▶ _Problem description_
Please copy out every line of the records below without changing anything, but leave out the pictures.

● ● ● ● ●

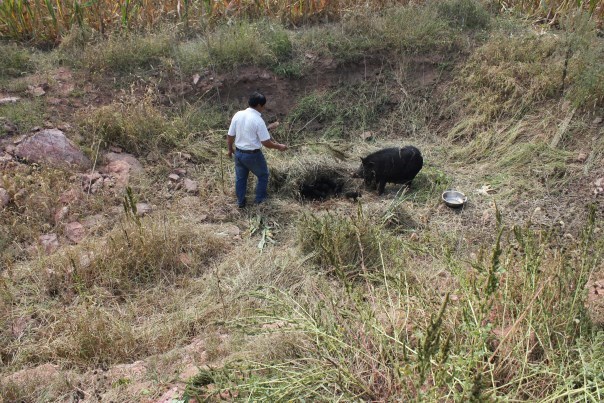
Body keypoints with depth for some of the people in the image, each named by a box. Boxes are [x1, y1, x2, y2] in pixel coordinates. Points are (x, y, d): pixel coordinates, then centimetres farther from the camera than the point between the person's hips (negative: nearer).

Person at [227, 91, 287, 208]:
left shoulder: (238, 115, -5)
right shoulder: (258, 120, -22)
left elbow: (230, 136, 2)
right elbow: (266, 143, -19)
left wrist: (230, 149, 19)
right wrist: (279, 147, -2)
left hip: (238, 153, 6)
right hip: (253, 155, -5)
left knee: (240, 178, 22)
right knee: (263, 175, 20)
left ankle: (240, 202, 36)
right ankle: (260, 199, 33)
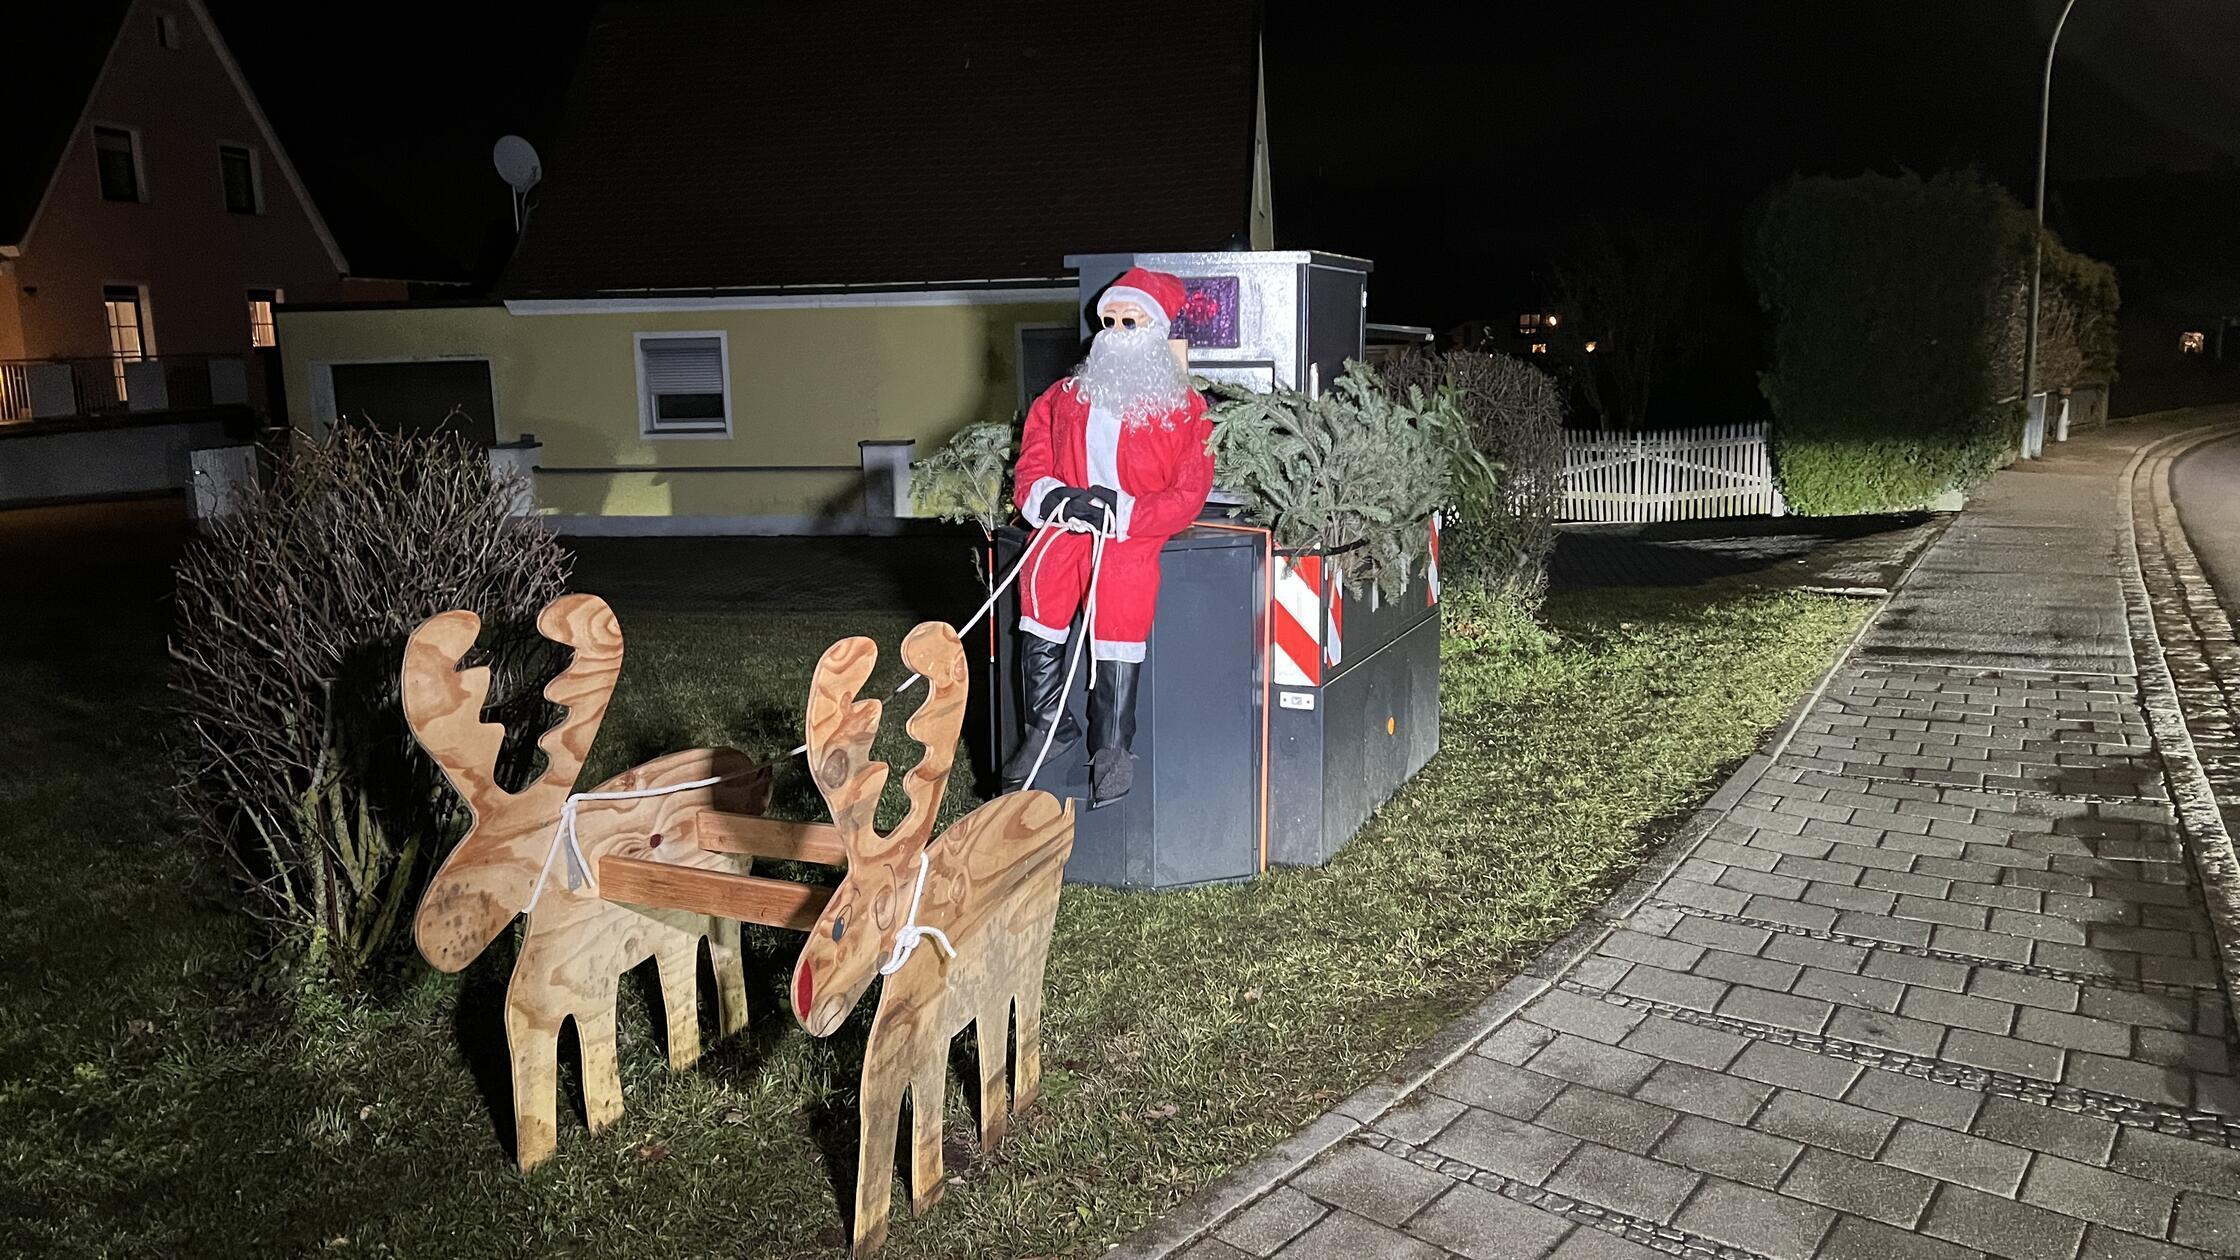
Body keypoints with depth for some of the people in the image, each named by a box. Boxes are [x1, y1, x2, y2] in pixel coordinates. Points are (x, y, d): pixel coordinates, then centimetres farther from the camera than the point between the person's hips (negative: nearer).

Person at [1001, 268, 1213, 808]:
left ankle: (1112, 748, -15)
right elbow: (1031, 465, 17)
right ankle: (1049, 727, -10)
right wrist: (1054, 498, -6)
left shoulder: (1187, 410, 10)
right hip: (1065, 521, 3)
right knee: (1042, 580, -24)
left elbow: (1187, 494, 0)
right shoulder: (1065, 396, 21)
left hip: (1134, 532, -3)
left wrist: (1122, 513, -14)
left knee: (1123, 603, -27)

● ● ● ● ●

▶ _The answer_
Body keypoints with depth for some of the people in the image, each named by a box. Boxes are [x1, y1, x2, y2] in pixel coordinates. Points are (x, y, d): pixel coordinates, then centimetres farther from the camera than the point between the person's hips (negative: nearer).

Person at [227, 91, 287, 208]:
left shoulder: (238, 115, -5)
right shoulder: (258, 120, -22)
left elbow: (230, 136, 2)
right elbow: (266, 143, -19)
left wrist: (230, 149, 19)
right wrist: (279, 147, -2)
left hip: (238, 153, 6)
right hip: (253, 155, -5)
left knee: (240, 178, 22)
right knee: (263, 175, 20)
left ankle: (240, 202, 36)
right ankle: (260, 199, 33)
Body keypoints with depth for some of the people in the image, each named by a box. Boxes are [x1, y1, x2, y2] in pixel coordinates. Points are (x, y, d): pixel coordinates, then centimetres farther from the camera than the point between the person's hips (negative: nearer).

Person at [1001, 268, 1213, 808]:
left ankle: (1112, 748, -15)
right elbow: (1031, 465, 17)
right ankle: (1049, 727, -10)
right wrist: (1054, 498, -6)
left shoulder: (1187, 410, 10)
right hip: (1065, 521, 3)
right knee: (1042, 580, -24)
left elbow: (1187, 494, 0)
right shoulder: (1065, 396, 21)
left hip: (1134, 532, -3)
left wrist: (1122, 513, -14)
left knee: (1123, 603, -27)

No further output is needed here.